でも、どれだけ警戒をしようとも――リアという存在に気づかなければ意味がない。
リア・アルナスがそこにいることを把握しなければ、意味がないのだ。
どんな秘密でも、リアの前では筒抜けであると言えるだろう。エルフの女王であるマナのようにリアの事に気づかなければリアの土俵に立つことさえも出来ない。
合言葉を口にして、不思議な建物の中へと入っていく。
(ふーん、怪しい。何とも怪しい。でもこの人が女王様に反意を持っているかどうかは調べないと分からない。別のことでこそこそしているかもだし)
もしかしたらこの人は何か隠しているのではないか――とリアが考えて、覗き見した結果、リアが引くような趣味を持っている人も結構これまでいたのだ。もしかしたらマナの事をどうにかしたいなどと思っておらず、何か隠したい趣味があるのかもしれないのだ。
そういう誰にも知られたくない秘密を、実は知らないうちにリアが知っているというのはよくある話である。
(ふーん、なんか何人かいるけど、なんか魔法使ってるね。聞かれないようにしている? やっぱり何か変な事企んでいる可能性がある? ちょっともう少し準備をしようか。下手につついて私が動いていることを悟られてもややこしいし、要注意にしておいて……油断した所で情報をもらえばいいし)
必ず人はどれだけ気を張っていてもどこかで気を抜くものだ。
その油断した瞬間を――リアは狙うことにした。リアがひっそりとついていくうちに情報を漏らすだろうと考え、しばらくリアはその男を追いかける。

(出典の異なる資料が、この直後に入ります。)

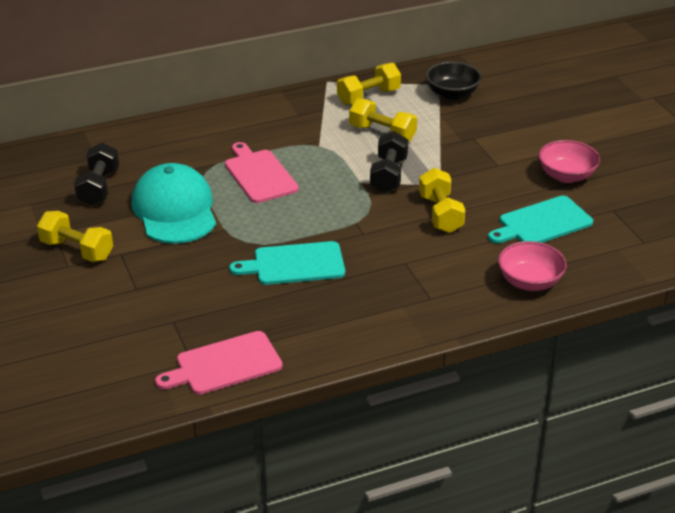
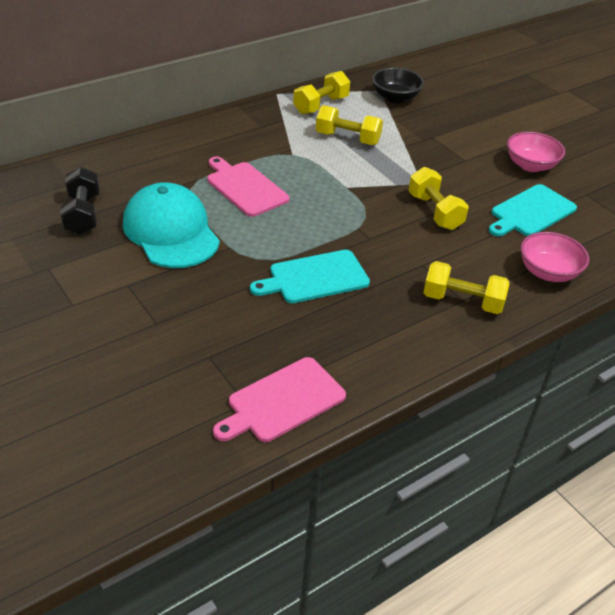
camera: 15 degrees left, 5 degrees up
yellow dumbbell [37,211,113,262] -> yellow dumbbell moved to [423,261,510,314]
black dumbbell [370,131,408,193] -> none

その中で悪魔族の男の、小さな女の子が好きだという趣味が分かったりしたが――それが分かったところで追いかけるのはやめなかった。やっぱり何かありそうだなーと思って追いかけたリア。そのうち分かったのは、その男はマナに反意を翻すつもりはないらしいが、利用されようとしていることが分かった。
(悪魔族の中でも若いからってことか。あとは小さな女の子好きっていうのでそこから落とそうとしている感じだね)
そんなことを考えながら、リアはもっと情報収集をすることにした。